* **What the task requires**:
Please return the lines of the data that contain "encoding".

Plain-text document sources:
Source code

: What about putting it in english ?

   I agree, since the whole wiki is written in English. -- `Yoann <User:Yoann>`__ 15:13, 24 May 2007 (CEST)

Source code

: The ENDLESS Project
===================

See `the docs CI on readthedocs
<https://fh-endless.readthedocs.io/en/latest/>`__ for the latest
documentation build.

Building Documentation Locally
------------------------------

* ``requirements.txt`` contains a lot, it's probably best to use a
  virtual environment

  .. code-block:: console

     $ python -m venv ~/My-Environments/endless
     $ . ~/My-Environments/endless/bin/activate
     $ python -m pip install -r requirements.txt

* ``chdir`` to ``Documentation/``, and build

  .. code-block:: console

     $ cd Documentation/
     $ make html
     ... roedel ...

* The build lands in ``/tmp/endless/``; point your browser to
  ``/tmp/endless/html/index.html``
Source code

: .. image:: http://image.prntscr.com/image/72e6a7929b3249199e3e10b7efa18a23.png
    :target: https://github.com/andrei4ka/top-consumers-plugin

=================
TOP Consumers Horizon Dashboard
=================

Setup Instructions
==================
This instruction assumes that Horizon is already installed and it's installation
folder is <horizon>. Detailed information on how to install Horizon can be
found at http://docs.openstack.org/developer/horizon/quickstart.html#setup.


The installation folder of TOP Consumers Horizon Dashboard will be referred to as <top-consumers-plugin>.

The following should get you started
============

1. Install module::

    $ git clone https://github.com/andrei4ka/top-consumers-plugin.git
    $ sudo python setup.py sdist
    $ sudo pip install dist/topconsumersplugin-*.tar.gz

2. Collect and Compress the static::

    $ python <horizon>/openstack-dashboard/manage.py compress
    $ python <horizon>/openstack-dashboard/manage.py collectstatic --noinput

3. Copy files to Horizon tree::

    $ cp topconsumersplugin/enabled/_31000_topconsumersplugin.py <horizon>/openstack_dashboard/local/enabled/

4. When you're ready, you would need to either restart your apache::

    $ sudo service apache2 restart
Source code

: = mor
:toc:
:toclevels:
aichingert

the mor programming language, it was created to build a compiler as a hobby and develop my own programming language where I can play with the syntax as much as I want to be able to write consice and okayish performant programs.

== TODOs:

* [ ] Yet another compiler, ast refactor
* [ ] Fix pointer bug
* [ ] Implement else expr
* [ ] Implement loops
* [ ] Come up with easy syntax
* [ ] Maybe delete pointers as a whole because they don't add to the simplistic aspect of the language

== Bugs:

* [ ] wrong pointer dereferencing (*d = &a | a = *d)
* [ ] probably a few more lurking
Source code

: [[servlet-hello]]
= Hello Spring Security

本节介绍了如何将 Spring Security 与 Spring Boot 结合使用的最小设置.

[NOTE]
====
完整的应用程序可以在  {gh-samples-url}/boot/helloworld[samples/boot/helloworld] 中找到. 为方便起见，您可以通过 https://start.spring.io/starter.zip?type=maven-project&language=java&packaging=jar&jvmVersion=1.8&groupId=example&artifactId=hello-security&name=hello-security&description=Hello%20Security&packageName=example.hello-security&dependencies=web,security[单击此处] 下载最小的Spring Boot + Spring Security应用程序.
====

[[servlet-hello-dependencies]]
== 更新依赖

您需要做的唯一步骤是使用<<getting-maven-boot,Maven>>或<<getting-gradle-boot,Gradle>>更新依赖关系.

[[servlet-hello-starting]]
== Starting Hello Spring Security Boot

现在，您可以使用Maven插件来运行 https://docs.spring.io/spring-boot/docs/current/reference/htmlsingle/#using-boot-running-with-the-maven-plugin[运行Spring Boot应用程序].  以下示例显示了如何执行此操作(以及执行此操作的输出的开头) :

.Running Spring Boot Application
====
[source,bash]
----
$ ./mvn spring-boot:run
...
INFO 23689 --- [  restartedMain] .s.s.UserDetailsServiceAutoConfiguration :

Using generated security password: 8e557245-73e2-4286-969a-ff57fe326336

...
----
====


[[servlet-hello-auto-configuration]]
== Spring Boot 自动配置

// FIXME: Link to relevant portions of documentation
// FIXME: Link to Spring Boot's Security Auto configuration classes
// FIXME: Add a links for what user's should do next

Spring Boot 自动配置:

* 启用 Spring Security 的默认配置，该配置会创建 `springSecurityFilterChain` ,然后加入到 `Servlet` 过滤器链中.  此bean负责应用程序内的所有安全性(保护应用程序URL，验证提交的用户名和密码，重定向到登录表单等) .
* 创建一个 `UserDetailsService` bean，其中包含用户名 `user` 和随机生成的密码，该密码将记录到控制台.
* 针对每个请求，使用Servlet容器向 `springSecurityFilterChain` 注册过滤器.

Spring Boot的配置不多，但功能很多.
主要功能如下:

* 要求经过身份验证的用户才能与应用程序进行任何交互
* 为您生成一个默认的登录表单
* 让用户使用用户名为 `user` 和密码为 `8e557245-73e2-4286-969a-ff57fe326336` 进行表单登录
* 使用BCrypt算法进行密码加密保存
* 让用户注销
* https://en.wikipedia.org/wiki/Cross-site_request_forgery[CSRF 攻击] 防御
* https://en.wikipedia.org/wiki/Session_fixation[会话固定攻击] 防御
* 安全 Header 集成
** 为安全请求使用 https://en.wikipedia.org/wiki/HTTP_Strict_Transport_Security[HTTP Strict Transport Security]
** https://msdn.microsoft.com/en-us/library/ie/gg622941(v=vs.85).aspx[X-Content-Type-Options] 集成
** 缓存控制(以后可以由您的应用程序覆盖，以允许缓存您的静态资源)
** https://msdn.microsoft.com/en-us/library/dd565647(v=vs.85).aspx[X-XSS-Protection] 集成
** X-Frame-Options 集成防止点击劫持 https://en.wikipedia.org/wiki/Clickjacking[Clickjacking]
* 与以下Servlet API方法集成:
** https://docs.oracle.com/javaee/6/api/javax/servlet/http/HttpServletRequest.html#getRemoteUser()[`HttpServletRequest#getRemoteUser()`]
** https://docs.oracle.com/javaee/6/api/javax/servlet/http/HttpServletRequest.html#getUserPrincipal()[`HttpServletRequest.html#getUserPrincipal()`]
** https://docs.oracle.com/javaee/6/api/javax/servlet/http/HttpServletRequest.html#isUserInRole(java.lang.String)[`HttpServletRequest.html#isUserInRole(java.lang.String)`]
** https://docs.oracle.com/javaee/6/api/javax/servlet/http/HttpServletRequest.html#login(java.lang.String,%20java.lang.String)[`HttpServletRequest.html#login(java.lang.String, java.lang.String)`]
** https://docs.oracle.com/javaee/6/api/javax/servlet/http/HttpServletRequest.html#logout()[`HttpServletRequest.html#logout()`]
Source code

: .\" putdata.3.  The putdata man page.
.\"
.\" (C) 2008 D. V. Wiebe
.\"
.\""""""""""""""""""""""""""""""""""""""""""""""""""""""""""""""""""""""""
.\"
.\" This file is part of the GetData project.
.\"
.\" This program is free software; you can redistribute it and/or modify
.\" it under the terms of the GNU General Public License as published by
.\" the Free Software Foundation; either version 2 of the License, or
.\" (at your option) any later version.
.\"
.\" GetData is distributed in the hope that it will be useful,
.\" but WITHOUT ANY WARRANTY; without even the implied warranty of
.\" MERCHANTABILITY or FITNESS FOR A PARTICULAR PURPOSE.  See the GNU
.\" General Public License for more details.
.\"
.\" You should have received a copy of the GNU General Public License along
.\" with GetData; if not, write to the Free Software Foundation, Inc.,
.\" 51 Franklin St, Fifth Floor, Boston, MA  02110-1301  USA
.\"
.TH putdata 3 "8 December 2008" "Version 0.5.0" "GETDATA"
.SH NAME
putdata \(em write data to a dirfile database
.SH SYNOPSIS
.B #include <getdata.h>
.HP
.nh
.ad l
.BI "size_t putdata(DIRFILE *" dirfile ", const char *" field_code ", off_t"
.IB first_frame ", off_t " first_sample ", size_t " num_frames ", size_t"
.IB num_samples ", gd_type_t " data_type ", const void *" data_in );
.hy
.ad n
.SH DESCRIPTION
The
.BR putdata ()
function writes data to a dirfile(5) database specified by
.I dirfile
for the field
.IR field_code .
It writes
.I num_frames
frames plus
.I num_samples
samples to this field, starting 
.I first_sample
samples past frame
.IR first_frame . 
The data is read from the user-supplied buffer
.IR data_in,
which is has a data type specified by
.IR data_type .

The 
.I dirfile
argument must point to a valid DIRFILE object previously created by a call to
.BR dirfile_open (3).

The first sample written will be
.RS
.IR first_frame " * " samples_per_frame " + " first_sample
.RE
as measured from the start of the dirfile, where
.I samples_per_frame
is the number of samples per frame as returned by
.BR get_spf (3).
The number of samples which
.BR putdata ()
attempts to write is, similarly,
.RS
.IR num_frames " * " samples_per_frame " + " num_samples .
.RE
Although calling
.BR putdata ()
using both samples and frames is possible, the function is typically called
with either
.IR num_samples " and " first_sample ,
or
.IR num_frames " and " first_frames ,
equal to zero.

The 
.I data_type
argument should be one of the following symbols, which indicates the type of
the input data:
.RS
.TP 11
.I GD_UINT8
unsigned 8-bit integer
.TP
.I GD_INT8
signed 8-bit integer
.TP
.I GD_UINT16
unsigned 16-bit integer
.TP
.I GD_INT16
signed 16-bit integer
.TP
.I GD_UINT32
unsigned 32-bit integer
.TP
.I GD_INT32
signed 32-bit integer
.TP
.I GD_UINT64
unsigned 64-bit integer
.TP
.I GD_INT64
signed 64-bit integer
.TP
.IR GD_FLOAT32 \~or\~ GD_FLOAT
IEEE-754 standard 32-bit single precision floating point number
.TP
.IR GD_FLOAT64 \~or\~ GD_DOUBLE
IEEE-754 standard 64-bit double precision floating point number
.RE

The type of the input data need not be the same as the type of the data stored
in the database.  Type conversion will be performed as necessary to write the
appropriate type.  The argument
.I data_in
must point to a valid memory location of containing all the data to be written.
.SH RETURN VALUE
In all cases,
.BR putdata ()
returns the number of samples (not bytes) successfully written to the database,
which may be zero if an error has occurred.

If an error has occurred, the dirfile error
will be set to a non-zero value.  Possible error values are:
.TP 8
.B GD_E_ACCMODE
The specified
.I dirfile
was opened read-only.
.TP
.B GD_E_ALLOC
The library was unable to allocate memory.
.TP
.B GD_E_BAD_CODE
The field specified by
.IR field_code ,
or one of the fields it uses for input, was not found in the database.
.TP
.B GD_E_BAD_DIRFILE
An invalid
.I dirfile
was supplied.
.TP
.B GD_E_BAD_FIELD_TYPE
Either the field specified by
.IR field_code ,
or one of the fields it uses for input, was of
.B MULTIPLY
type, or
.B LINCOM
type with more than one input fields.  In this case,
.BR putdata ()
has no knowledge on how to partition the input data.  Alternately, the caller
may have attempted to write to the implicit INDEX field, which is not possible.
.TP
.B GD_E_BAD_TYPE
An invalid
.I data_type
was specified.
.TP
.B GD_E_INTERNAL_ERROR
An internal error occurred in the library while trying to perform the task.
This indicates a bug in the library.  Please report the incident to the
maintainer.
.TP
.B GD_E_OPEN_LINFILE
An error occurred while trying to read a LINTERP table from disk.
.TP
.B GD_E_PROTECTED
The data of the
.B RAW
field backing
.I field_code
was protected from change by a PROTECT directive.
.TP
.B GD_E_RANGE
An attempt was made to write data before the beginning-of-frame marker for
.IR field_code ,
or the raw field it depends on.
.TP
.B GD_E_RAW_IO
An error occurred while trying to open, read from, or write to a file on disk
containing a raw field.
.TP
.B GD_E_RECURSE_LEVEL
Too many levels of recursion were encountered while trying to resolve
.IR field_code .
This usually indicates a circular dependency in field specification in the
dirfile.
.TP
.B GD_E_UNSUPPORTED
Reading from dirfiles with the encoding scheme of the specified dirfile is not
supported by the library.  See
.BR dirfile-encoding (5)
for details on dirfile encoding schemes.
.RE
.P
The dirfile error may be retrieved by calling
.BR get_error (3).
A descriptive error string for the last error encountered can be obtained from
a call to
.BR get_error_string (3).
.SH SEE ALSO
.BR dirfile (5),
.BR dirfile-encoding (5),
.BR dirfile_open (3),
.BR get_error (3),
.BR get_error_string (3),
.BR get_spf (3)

* **Task solution**:
Reading from dirfiles with the encoding scheme of the specified dirfile is not
.BR dirfile-encoding (5)
for details on dirfile encoding schemes.
.BR dirfile-encoding (5),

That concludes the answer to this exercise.